## What the task asks
All lines of the material below that include the string "segmentation" are to be copied.

## Provided records
- - -
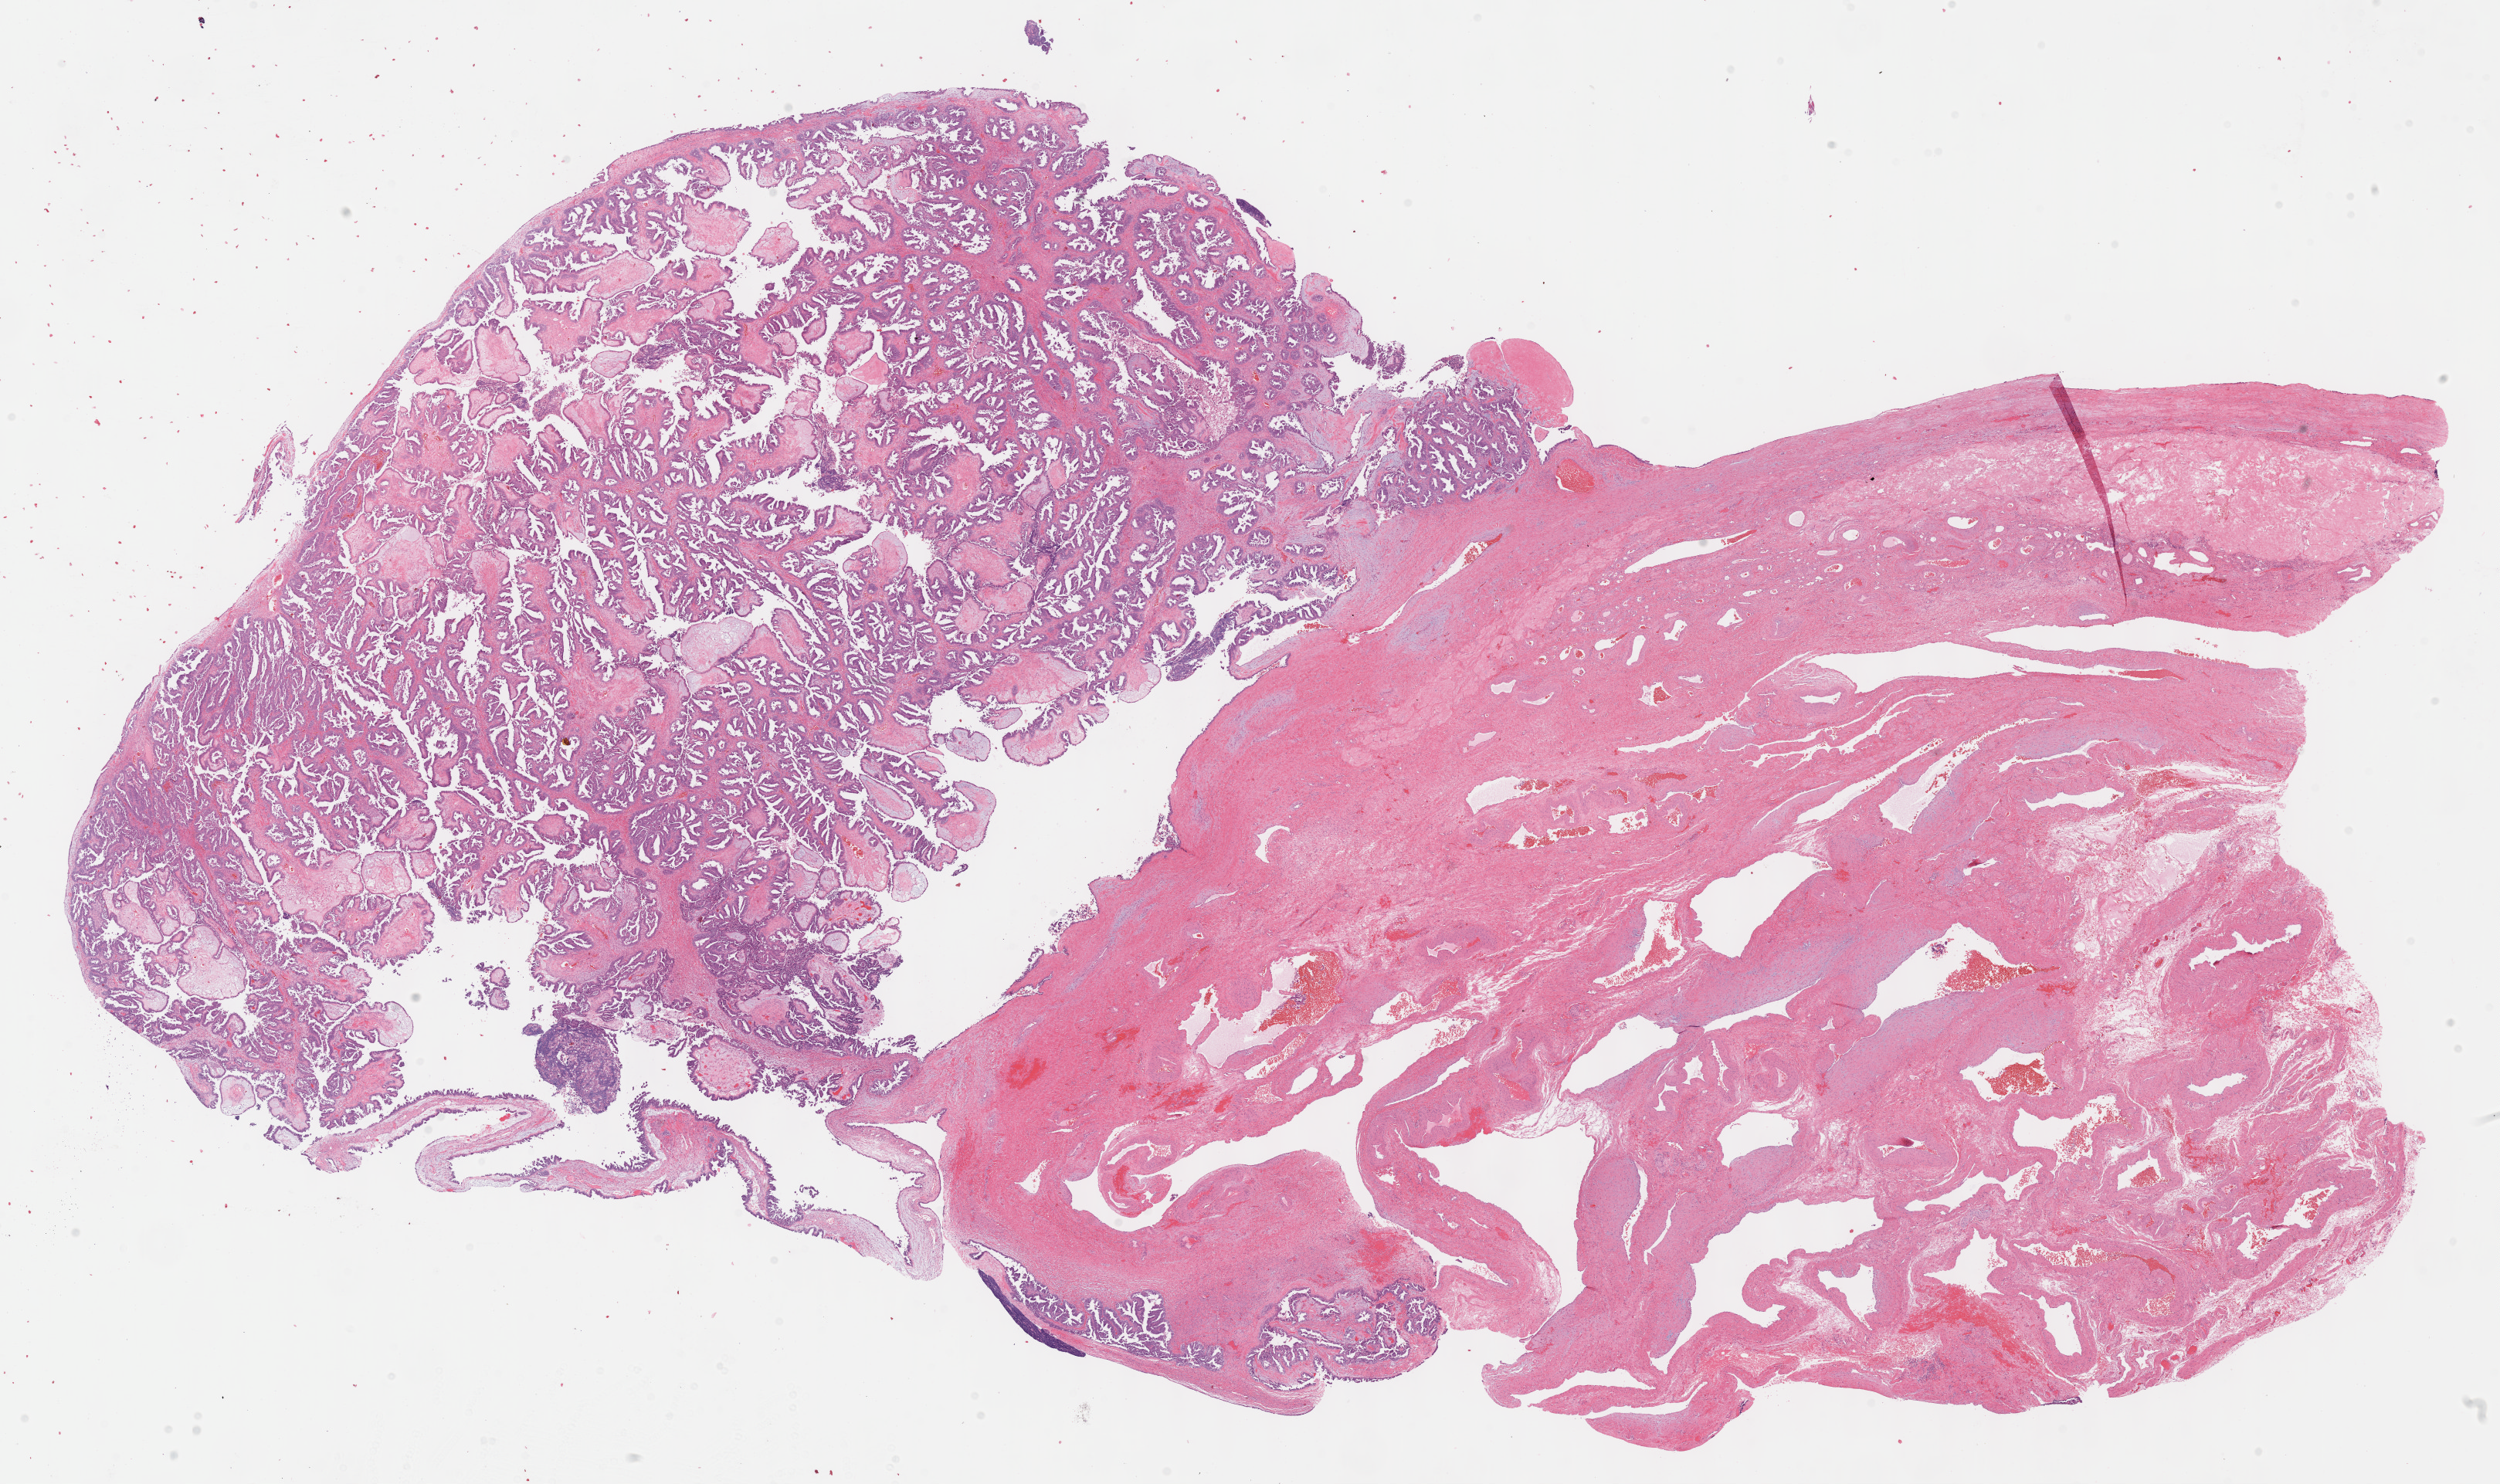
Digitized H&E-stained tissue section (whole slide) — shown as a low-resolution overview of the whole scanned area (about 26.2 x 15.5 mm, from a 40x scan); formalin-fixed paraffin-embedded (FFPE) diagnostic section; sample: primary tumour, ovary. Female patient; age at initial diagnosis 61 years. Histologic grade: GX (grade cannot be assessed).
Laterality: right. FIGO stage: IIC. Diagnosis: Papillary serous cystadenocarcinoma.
- - -
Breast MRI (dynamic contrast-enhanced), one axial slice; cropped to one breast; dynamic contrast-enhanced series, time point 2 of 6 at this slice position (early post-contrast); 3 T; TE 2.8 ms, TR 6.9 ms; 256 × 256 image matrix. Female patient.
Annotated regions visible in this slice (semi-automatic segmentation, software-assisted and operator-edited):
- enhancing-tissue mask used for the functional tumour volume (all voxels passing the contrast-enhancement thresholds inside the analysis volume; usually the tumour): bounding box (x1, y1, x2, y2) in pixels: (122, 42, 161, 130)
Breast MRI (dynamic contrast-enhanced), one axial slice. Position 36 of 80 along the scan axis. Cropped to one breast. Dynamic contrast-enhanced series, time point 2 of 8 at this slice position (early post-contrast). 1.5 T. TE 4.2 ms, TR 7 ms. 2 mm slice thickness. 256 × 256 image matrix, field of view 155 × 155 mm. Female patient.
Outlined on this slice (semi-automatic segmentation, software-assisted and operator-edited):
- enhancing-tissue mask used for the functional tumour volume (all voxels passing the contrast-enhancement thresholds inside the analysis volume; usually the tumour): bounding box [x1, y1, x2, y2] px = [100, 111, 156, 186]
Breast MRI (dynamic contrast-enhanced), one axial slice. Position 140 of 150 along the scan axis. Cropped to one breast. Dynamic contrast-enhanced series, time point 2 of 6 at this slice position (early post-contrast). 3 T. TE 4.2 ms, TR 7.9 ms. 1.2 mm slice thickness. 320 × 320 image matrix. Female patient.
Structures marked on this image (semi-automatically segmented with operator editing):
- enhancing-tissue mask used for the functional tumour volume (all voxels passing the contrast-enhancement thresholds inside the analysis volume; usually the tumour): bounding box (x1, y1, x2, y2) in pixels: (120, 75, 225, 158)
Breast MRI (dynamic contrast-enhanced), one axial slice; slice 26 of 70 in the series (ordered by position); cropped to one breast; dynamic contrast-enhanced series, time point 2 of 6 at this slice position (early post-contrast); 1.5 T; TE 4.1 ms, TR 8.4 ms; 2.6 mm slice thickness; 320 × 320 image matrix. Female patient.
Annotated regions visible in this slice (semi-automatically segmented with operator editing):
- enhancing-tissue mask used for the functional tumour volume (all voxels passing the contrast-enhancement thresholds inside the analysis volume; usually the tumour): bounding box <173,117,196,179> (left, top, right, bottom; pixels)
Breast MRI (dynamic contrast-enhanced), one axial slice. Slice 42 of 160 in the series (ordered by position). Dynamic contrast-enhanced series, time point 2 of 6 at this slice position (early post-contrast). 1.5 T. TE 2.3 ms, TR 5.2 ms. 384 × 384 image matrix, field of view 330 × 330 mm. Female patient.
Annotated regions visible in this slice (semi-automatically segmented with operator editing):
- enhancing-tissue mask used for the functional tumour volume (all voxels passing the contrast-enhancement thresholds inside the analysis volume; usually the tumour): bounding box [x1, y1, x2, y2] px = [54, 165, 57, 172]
- - -
## Answer below
Annotated regions visible in this slice (semi-automatic segmentation, software-assisted and operator-edited):
Outlined on this slice (semi-automatic segmentation, software-assisted and operator-edited):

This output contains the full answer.